I wish so much I could have looked him in the eyes and thanked him for taking such good care of me through what has truly been, without doubt, the most intensely challenging years of my life. When I brought exuberant Echo into my life, I knew what was good for him would also be good for me. And with that outlook, I gave up my job, home, and friends in Chicago and began a long period of seeking and exploring and searching for new experiences and a home out West.

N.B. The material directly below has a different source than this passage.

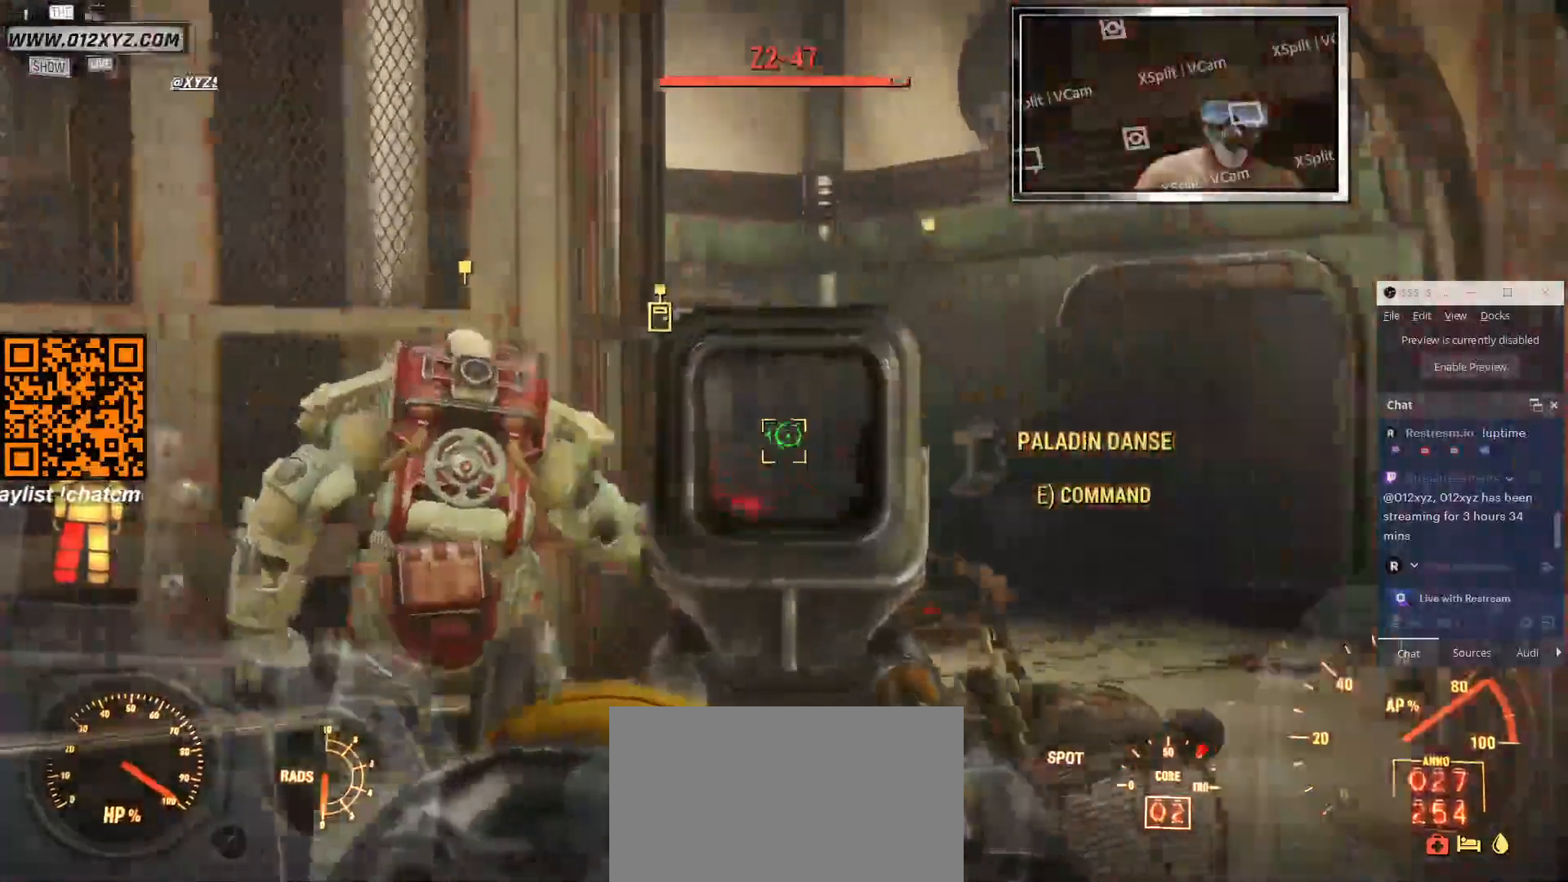
{"keys": ["a", "w"], "mouse": ["right"], "events": [[33, "a", "up"], [100, "a", "down"]]}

I’ve had such joy sharing the long walks in the woods, along the ocean and lakes, through deep Sierra snow…. and looking out, scanning the landscape for hours, side by side. I don’t know what happened, but I’m so painfully sad in its wake.
I know each of you knows or has known this powerful bond. Since Friday I’ve been pacing hypnotically around the house, well into early morning, unable to lie down. After years of growing accustomed to the warm weight of Echo’s head resting on my feet at night, or feeling the firm support of his back against mine, or his head under my chin, I’ve drawn the curtain across the bedroom for now and have slept on the floor. I know with time, this will pass.